YOUR TASK
In the records below, begin at the line containing "Vegetal material samples" and end at the line containing "Dried samples were"; quote every line in that span exactly, including both boundary lines, and no others.

[Opening SOURCE MATERIAL section]

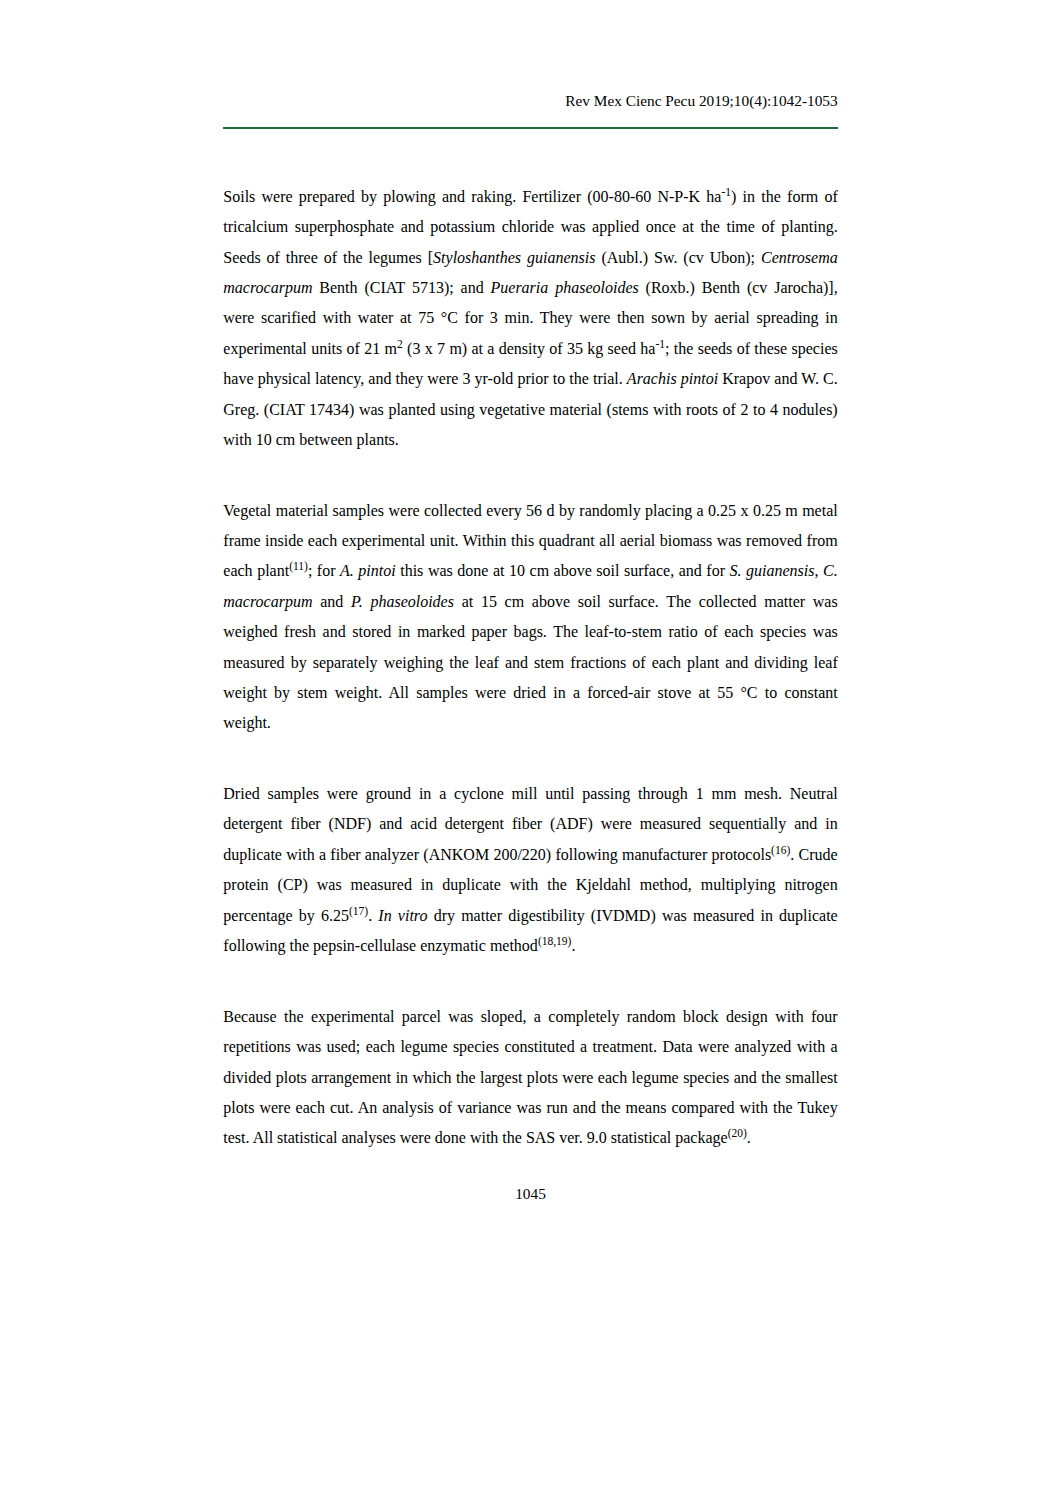Rev Mex Cienc Pecu 2019;10(4):1042-1053
Soils were prepared by plowing and raking. Fertilizer (00-80-60 N-P-K ha-1) in the form of tricalcium superphosphate and potassium chloride was applied once at the time of planting. Seeds of three of the legumes [Styloshanthes guianensis (Aubl.) Sw. (cv Ubon); Centrosema macrocarpum Benth (CIAT 5713); and Pueraria phaseoloides (Roxb.) Benth (cv Jarocha)], were scarified with water at 75 °C for 3 min. They were then sown by aerial spreading in experimental units of 21 m2 (3 x 7 m) at a density of 35 kg seed ha-1; the seeds of these species have physical latency, and they were 3 yr-old prior to the trial. Arachis pintoi Krapov and W. C. Greg. (CIAT 17434) was planted using vegetative material (stems with roots of 2 to 4 nodules) with 10 cm between plants.
Vegetal material samples were collected every 56 d by randomly placing a 0.25 x 0.25 m metal frame inside each experimental unit. Within this quadrant all aerial biomass was removed from each plant(11); for A. pintoi this was done at 10 cm above soil surface, and for S. guianensis, C. macrocarpum and P. phaseoloides at 15 cm above soil surface. The collected matter was weighed fresh and stored in marked paper bags. The leaf-to-stem ratio of each species was measured by separately weighing the leaf and stem fractions of each plant and dividing leaf weight by stem weight. All samples were dried in a forced-air stove at 55 °C to constant weight.
Dried samples were ground in a cyclone mill until passing through 1 mm mesh. Neutral detergent fiber (NDF) and acid detergent fiber (ADF) were measured sequentially and in duplicate with a fiber analyzer (ANKOM 200/220) following manufacturer protocols(16). Crude protein (CP) was measured in duplicate with the Kjeldahl method, multiplying nitrogen percentage by 6.25(17). In vitro dry matter digestibility (IVDMD) was measured in duplicate following the pepsin-cellulase enzymatic method(18,19).
Because the experimental parcel was sloped, a completely random block design with four repetitions was used; each legume species constituted a treatment. Data were analyzed with a divided plots arrangement in which the largest plots were each legume species and the smallest plots were each cut. An analysis of variance was run and the means compared with the Tukey test. All statistical analyses were done with the SAS ver. 9.0 statistical package(20).
1045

[Closing SOURCE MATERIAL section]

SOLUTION TO THIS TASK
Vegetal material samples were collected every 56 d by randomly placing a 0.25 x 0.25 m metal frame inside each experimental unit. Within this quadrant all aerial biomass was removed from each plant(11); for A. pintoi this was done at 10 cm above soil surface, and for S. guianensis, C. macrocarpum and P. phaseoloides at 15 cm above soil surface. The collected matter was weighed fresh and stored in marked paper bags. The leaf-to-stem ratio of each species was measured by separately weighing the leaf and stem fractions of each plant and dividing leaf weight by stem weight. All samples were dried in a forced-air stove at 55 °C to constant weight.
Dried samples were ground in a cyclone mill until passing through 1 mm mesh. Neutral detergent fiber (NDF) and acid detergent fiber (ADF) were measured sequentially and in duplicate with a fiber analyzer (ANKOM 200/220) following manufacturer protocols(16). Crude protein (CP) was measured in duplicate with the Kjeldahl method, multiplying nitrogen percentage by 6.25(17). In vitro dry matter digestibility (IVDMD) was measured in duplicate following the pepsin-cellulase enzymatic method(18,19).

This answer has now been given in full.